Red Rhone 2003: Keep
Chunky wines with high but ripe tannins meant for laying down
Only those whose nickname is Olympic Flame (never goes out) can have failed to realise that summer 2003 was one long, hot event. The Southern Rhône’s vineyards stood the heat well. The water table was high after the deluges of autumn 2002 so areas with clay subsoil were fine. More draining soils suffered, but often can be irrigated up till mid-August. Old vines – deeper root systems – fared better than young ones.
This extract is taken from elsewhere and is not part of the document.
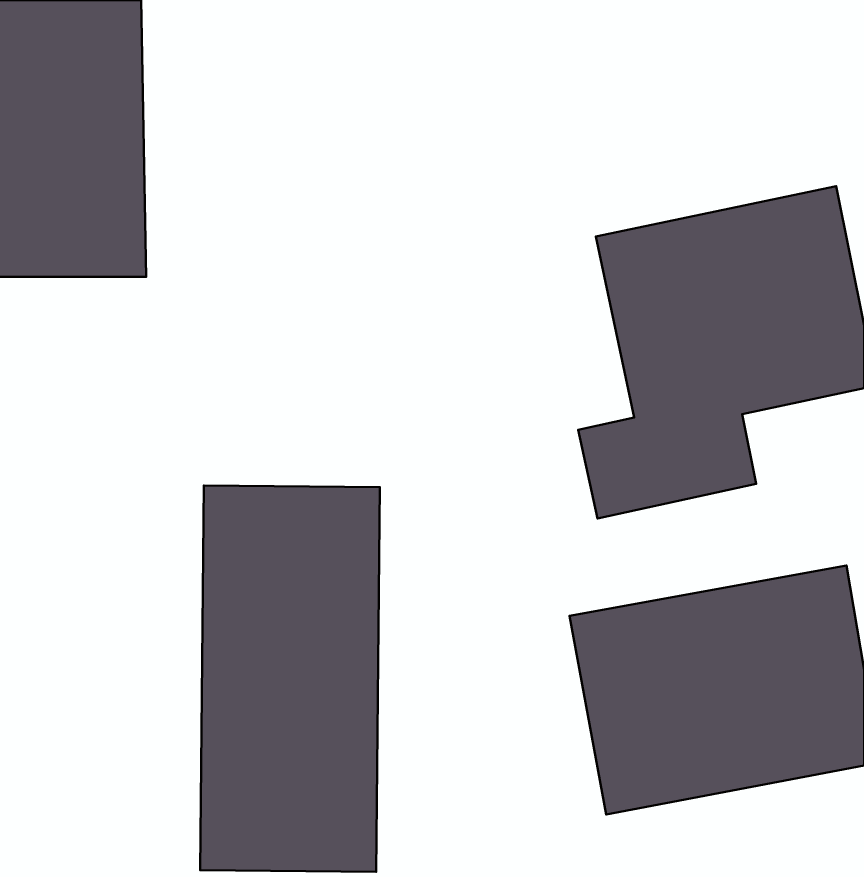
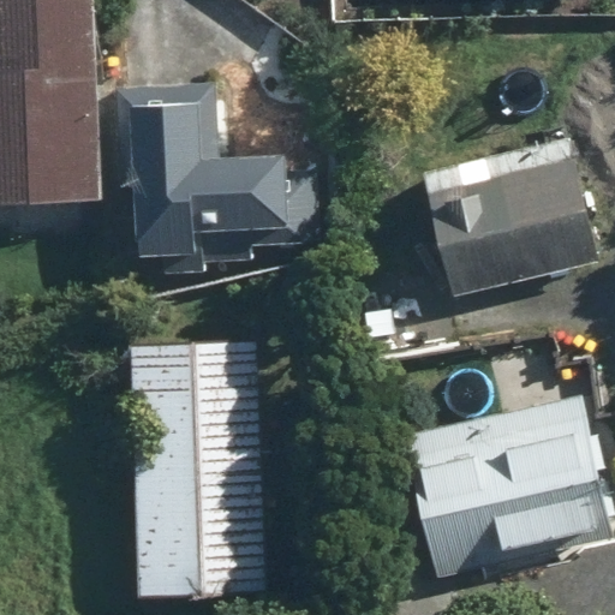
building: none -> [112,90,293,261]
The Gard area – Lirac, Tavel, Laudun – was the hottest, driest zone; storms at Rasteau, Cairanne and Gigondas – all with clay – dropped around 80mm (3+ in) of rain, but Châteauneuf-du-Pape was drier.
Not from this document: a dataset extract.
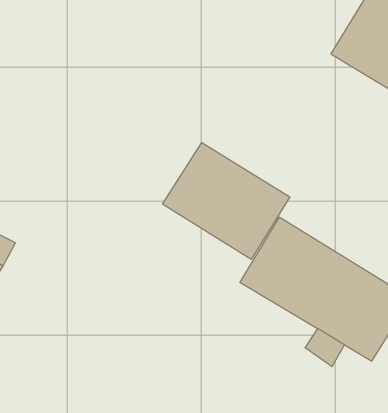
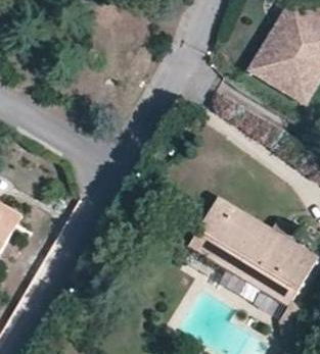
building: [162,143,290,259] -> none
The Northern Rhône heat was quite exceptional: early August’s 42°C in the villages – 10°C above normal – meant 60°C+ in the hillside vines. This baking led to early harvests everywhere: ‘I started the 26 August – two weeks early – and was among the last to pick,’ comments August Clape at Cornas. ‘We had finished all picking by 31 August,’ states Philippe Guigal, Côte-Rôtie. At Châteauneuf, La Nerthe started cropping the reds on 23 August, Vieux Télégraphe 25 August. These are extraordinarily early dates. In the best cases, this meant incredible concentration. It’s a triumphant year for the southern Syrah, a good year for the Mourvèdre. Everyone talks of a healthy harvest, not a trace of rot.